=== Section du document ===

----

Fin 2016, le cabinet d’étude Aprédia a dénombré 3 272 structures de gestion de patrimoine. / Thomas White / REUTERS

Bien que cumulant les statuts – conseillers en investissements financiers, courtiers en assurances, mais aussi en immobilier, tout en ayant des connaissances juridiques appropriées –, les CGPI souffrent d’un déficit de notoriété. Ces professionnels de la stratégie patrimoniale évoluent pourtant dans un cadre régulé et sont affiliés à des chambres professionnelles. « Même les plus gros ne sont pas connus du grand public, contrairement à des noms tels que Rothschild, ­Lazard, BNP… », observe Rémi ­Sabatier, président d’Aprédia, une société d’études indépendante.

Le nouveau contexte réglementaire a poussé des banques de gestion privée à remonter les niveaux d’accès à leurs services. Pour des questions de rentabilité, certains clients ont été poussés vers la sortie. C’est une opportunité pour les conseillers en gestion de patrimoine indépendant (CGPI).

Relation de confiance

Les détenteurs des plus gros patrimoines préfèrent spontanément les banques privées. Les conseillers en gestion de patrimoine doivent donc compter sur leurs réseaux personnels ou les recommandations de leurs clients pour accroître leur clientèle. « Chez eux, il y a un sens profond de la relation de confiance avec les clients. Ceux-ci peuvent leur raconter leurs histoires patrimoniales intimes, qu’ils ne pourraient pas confier à un jeune conseiller de banque privée », assure Rémi ­Sabatier. « Le repositionnement des banques privées sur la clientèle fortunée est une belle opportunité pour redonner du contact humain à des personnes brutalement remerciées », estime quant à lui Emmanuel Narrat, dirigeant d’Haussmann Patrimoine.

----

=== Extrait des données ===
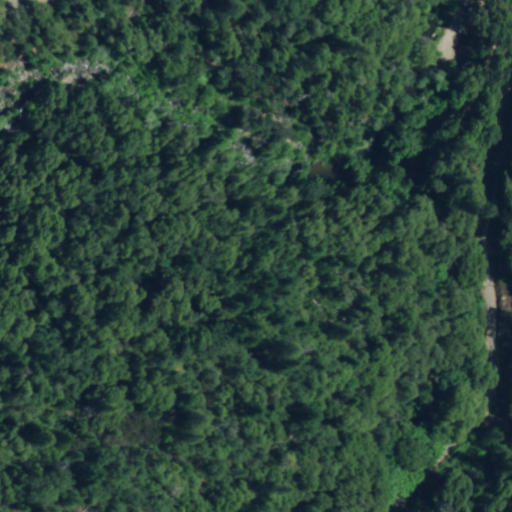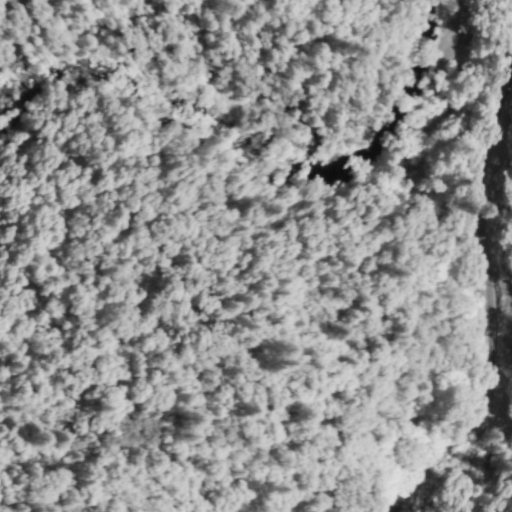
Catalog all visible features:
road: (13, 4)
river: (270, 175)
road: (492, 312)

----

=== Description de la tâche ===
Écrivez la suite de l’article sur les conseillers en gestion de patrimoine indépendants en reprenant juste après sa dernière phrase. Ces données sont issues d’une source distincte de l’article.

=== Résultat obtenu ===
En France, les clients ont l’embarras du choix pour trouver un conseiller en gestion de patrimoine. Dans son Livre blanc sur la profession, Aprédia avait dénombré 3 272 cabinets à fin 2016. Il est vrai que 83 % d’entre eux ne comptent qu’un à deux conseillers, dirigeant inclus. Pour autant, cette population de petits intermédiaires réussissait à concentrer environ 10,6 % de la collecte des actifs financiers en France. Au total, plus de 1,3 million de clients leur avait confié 121,7 milliards d’euros. Une position loin d’être anecdotique.

Dans l’exercice de son activité, le CGPI fait figure de chef d’orchestre

Dans l’exercice de son activité, le CGPI fait figure de chef d’orchestre. Il jongle avec plusieurs fournisseurs (compagnies d’assurances, promoteurs immobiliers, sociétés de gestion de portefeuille, banques, institutions de prévoyance…) et s’adresse aux experts-comptables, notaires, avocats, fiscalistes pour finaliser certains dossiers. Au total, 90 % des CGPI travaillent avec en moyenne six prestataires. Comme les banques privées, les CGPI sont soumis à de nouvelles réglementations. « Même s’ils vont devoir adapter leur manière de travailler, je n’ai pas l’impression qu’ils abandonneront des clients », estime Stefan de Quelen, directeur du développement ­Retail du groupe Primonial, les CGPI disposant de structures beaucoup plus légères que celles des banques privées.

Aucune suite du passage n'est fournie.